Mi madre me enseñó a montar en bici a mediados de los años setenta, en la explanada del Puente del Ferrocarril de El Pardo. Me caí varias veces al suelo. Ella me dijo que no había que llorar, que los tíos teníamos que tragar saliva y continuar hasta rompernos la crisma, que la puta vida es así. Mientras tanto, mi padre fumaba sentado sobre el capó del coche. De repente, conseguí guardar el equilibrio y no paré hasta darme una gran hostia. El equilibrio no se olvida, es como el fornicar pero mucho más agradable. Recuerdo al perro Buck. Y recordé a Jack leyendo Krakauer. Gracias a Dios inventaron el ebook para no tener que pagarles por hacer lo que tanto amo, la imaginación y la memoria son las peores drogas, los únicos poderes con los que me parieron. Llevo muchos años tratando de dar una explicación a por qué consumo mis horas pedaleando. “Superación”, “retos”, “deporte” son palabras que tienen menos sentido o referencia incluso que “amistad” y “amor”. Sigo sin tener ni pajolera idea de por qué, pero todos los días necesito pasar varias horas metido en mi subconsciente, en esa masa de pensamiento que me lleva hacia lo salvaje, hacia mi selva. Me sumerjo como una piedra en el agua y floto, liviano, consigo por un rato no rebotar en la superficie. Me vuelvo depredador, todos ellos con mirarme ya saben a lo que jugarían si me tocan. Es un mundo donde no hay palabras, donde estoy sólo y en el que el aire se siente a flor de piel. Un lugar donde necesito cuadricular la agresividad mediante la razón para no comérmelos crudos. No podría decir que disfruto de ello, ni que lo amo, ni que lo detesto, simplemente existe. Esas son siempre mis historias de bicicletas, brotaron del equilibrio y la mitomanía, de Hinault, de Arroyo, de Zoetemelk y de Delgado; se criaron respirando hasta lo más hondo de los pulmones, escarbaron en mi subconsciente. No soy capaz de compartirlas porque es imposible explicarlas. Nacieron y morirán conmigo.

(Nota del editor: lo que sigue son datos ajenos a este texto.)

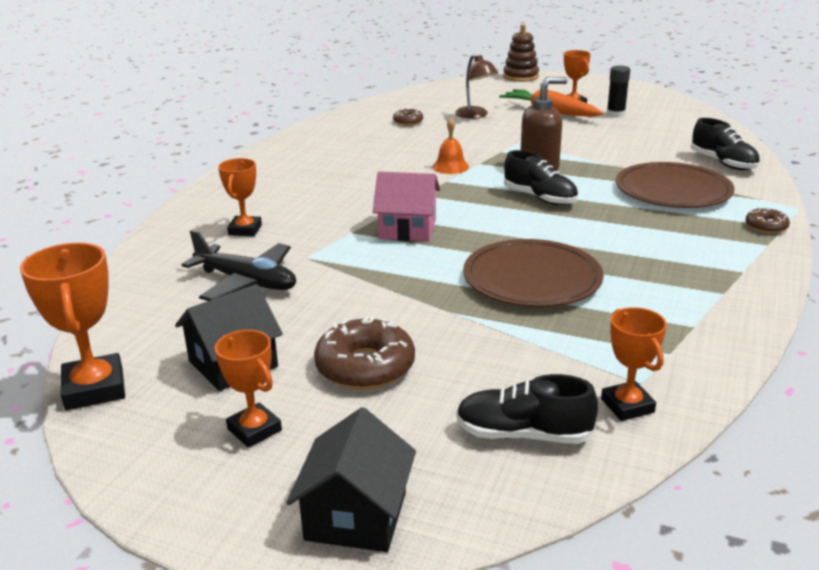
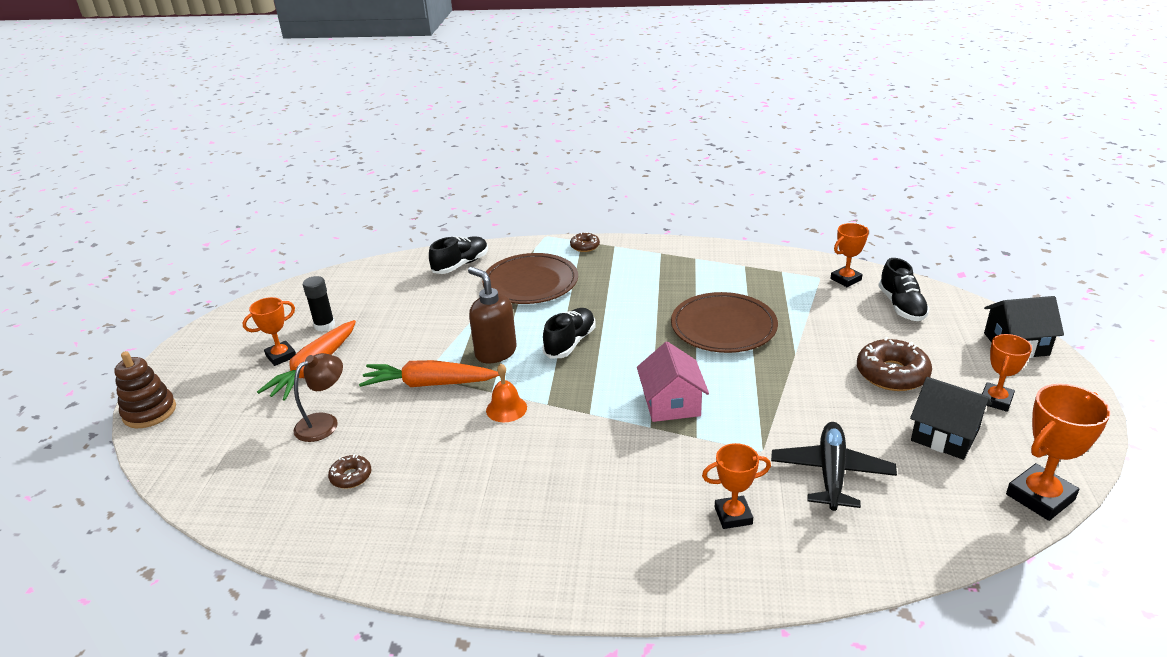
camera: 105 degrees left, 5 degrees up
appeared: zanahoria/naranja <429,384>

bicicletas3Pasaron varios lustros hasta que volví a tocar una bicicleta. Cuando éramos niños en mi barrio casi todos tenían una. Yo les tenía una envidia muy insana. Me daba miedo ponerme de pie sobre los pedales para subir las cuestas. Sabía guardar el equilibrio y poco más. Entonces me eché aquella novia. Salimos a la calle detrás de su casa con su bici de frenos de varilla. Me enseñó a girar de una forma muy rudimentaria. Yo conducía completamente agarrotado, no podían soltarme del manillar ni a martillazos. Me prestaron otra máquina y salimos a trotar juntos por la carretera. Si aquel día no me mató un coche ya no lo hará nunca, creo que posiblemente yo asesinaré antes a algún conductor. Volvimos a su casa muy contentos. Guardamos su bicicleta en el trastero de sus padres. En ese lugar también aprovechábamos para fornicar de forma furtiva. Ella pesaba poco, podíamos hacerlo de pié sin dificultad, se agarraba como una lapa a mi cintura con sus piernas. De aquellos polvos vinieron muchos más lodos. La vida te da una de cal y otra de arena, una en cada carrillo, la única medicina eficaz que existe es el tiempo, que todo lo cura y todo lo mata.

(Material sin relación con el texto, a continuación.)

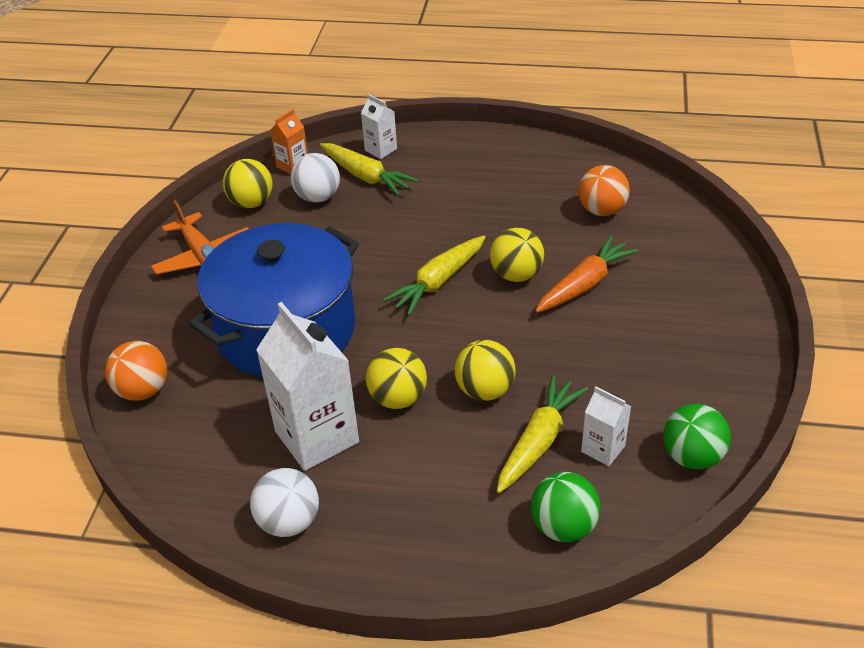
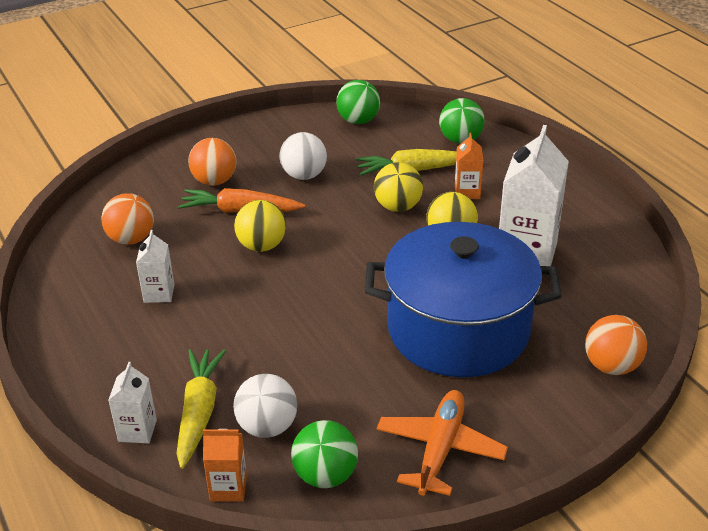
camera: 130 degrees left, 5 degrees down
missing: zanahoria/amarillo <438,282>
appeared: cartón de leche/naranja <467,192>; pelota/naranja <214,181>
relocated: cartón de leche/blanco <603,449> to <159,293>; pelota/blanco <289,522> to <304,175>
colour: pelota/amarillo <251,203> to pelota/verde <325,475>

La bicicleta corroe mis huesos, los oxida, me hace recordar cada día que me resucita y me asesina a cada paso. La vida te carcome, no hay esperanza posible. El camino está debajo de la superficie de ese agua o bajo las mantas, en la profundidad oscura. Ahora entiendo todo. Me aburría cuando mi padre dormía la siesta en verano. No me dejaba hacer ruido. Sólo se mantenía despierto viendo el Tour en julio. Sudaba como un cochino sentado en el sillón y milagrosamente mantenía los ojos abiertos viéndoles rodar. Me aprendí de memoria aquellas carreteras que luego recorrí. Me grabé a fuego imágenes del sudor extremo y del frío de las montañas en verano. Me enseñaron a dudar y a maldecir, a caminar sobre las brasas, a soñar con poseer ese valor que nunca alcanzaré. El tiempo pasa en espiral por Madrid. No quiero a nadie a mi lado que no se haya caído de algún caballo camino de Damasco. Demos gracias por hacernos visibles durante un minuto el uno para el otro, por compartir ese breve latido al borde de la carretera. Perdida la esperanza ya sólo nos queda soñar. Y no es poco. O quizás no es mucho. Pero es. Avísame si abandonas y te haré un hueco a mi lado, pero sólo si guardas silencio.